Il est nécessaire d’avoir le courage d’envahir l’envahisseur, en particulier lorsque celui-ci dispose d’une vaste collection d’armes nucléaires et que vous n’avez pas de telles armes à votre disposition. En dépit de leurs limites, l’occupation de près de 1 500 kilomètres carrés de territoire russe par les forces ukrainiennes, qui a commencé le 6 août à Koursk, marque une évolution significative dans le conflit ukrainien et dans l’histoire de l’arme nucléaire.
Depuis 1949, lorsque les Soviétiques se sont eux-mêmes munis de l’arme atomique, la doctrine de la dissuasion a été forgée pour protéger le territoire de la nation qui la possède. La situation actuelle aurait pu déclencher une escalade explosive. Cependant, le Kremlin a choisi de minimiser l’importance de l’opération ukrainienne, qui constitue néanmoins la première attaque par des forces étrangères en Russie depuis 1945 – si l’on excepte les incidents survenus à la frontière russo-chinoise en 1969.
Le terme français « dissuasion » dérive du mot latin dissuadere, qui signifie persuader l’autre partie par des paroles fortes, voire menaçantes, d’abandonner son action prévue. Son équivalent anglais, deterrence, vient du latin terrere, qui signifie « effrayer ». Le message doit à la fois démontrer la résolution de celui qui l’envoie, tout en restant assez vague pour que l’agresseur ne puisse pas évaluer les effets précis de telle ou telle action. Pour être efficace, la dissuasion nécessite un subtil équilibre entre clarté et ambiguïté, où ce qui est non-dit et implicite compte autant que ce qui est explicitement déclaré.

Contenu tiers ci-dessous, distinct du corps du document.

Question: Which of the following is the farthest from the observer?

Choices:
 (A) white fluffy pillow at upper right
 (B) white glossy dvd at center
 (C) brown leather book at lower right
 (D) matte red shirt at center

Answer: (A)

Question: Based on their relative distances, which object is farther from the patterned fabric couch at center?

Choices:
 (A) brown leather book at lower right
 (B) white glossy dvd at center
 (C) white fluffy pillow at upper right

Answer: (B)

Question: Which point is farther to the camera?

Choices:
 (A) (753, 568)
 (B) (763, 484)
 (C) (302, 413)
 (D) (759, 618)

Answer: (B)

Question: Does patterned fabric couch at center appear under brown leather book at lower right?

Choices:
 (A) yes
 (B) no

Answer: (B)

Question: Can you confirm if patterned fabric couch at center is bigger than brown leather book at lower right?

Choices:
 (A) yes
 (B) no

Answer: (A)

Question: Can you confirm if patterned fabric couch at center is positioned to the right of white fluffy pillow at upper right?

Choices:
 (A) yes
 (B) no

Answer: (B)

Bruno Tertrais, le directeur adjoint de la Fondation pour la recherche stratégique, précise que malgré le fait qu’un pays possède des armes nucléaires, cela ne signifie pas que toute interaction militaire sur son sol entrainera une réponse nucléaire. Il souligne l’importance de la géographie, en notant que une intrusion de 100 kilomètres en Russie n’est pas la même chose qu’une intrusion de 100 kilomètres en Israël. La doctrine nucléaire russe stipule que les armes nucléaires ne seront déployées qu’en face d’un danger existentiel, tandis que celle de la France se concentre sur la protection de ses intérêts vitaux. Pour tous les états qui les possèdent, la bombe atomique est l’outil de dernier recours.

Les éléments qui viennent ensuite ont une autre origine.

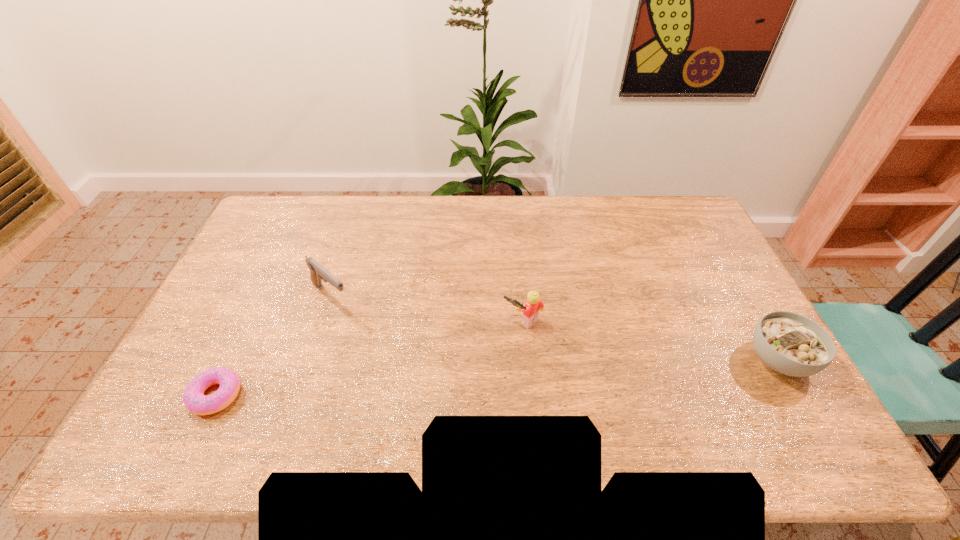
This screenshot has height=540, width=960. What are the coordinates of `object that is positioned at the near right corner` in the screenshot? It's located at (789, 343).

You are a GUI agent. You are given a task and a screenshot of the screen. Output one action in this format:
    pyautogui.click(x=<x>, y=<y>)
    Task: Click on the free space at the far edge of the desktop
    The width and height of the screenshot is (960, 540).
    Given the screenshot: What is the action you would take?
    pyautogui.click(x=388, y=202)

Find the location of a particular element. This screenshot has height=540, width=960. blank space at the near edge is located at coordinates (623, 395).

At what (x,y) coordinates should I click in order to perform the action: click on free space at the left edge of the desktop. Please return your answer as a coordinate pair (x, y). The height and width of the screenshot is (540, 960). Looking at the image, I should click on (291, 241).

I want to click on blank space at the right edge of the desktop, so click(x=728, y=308).

In the image, there is a desktop. At what (x,y) coordinates should I click in order to perform the action: click on free region at the far left corner. Please return your answer as a coordinate pair (x, y). Looking at the image, I should click on (269, 208).

The width and height of the screenshot is (960, 540). I want to click on free space at the near right corner of the desktop, so click(738, 392).

In order to click on blank region between the Lego and the farthest object in this screenshot , I will do `click(427, 309)`.

Where is `free area in between the pistol and the doughnut`? Image resolution: width=960 pixels, height=540 pixels. free area in between the pistol and the doughnut is located at coordinates (274, 345).

This screenshot has width=960, height=540. I want to click on free space that is in between the third nearest object and the leftmost object, so click(370, 359).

Le conflit en Ukraine se déroule cependant sous la potentielle menace nucléaire. Le président russe a souligné la capacité nucléaire de son pays, poussant la France à augmenter son niveau d’alerte. Le Télégramme a révélé le 21 mars 2022, un mois après le début de l’invasion russe, qu’un troisième sous-marin nucléaire partait de l’île Longue en Finistère. C’est la première fois depuis la fin de la guerre froide que trois sous-marins nucléaires français sont en mer en même temps. Pendant ce temps, les États-Unis augmentent leur stock d’ogives nucléaires dans cinq pays membres de l’OTAN (Allemagne, Italie, Belgique, Pays-Bas, Turquie), une pratique datant des années 1950.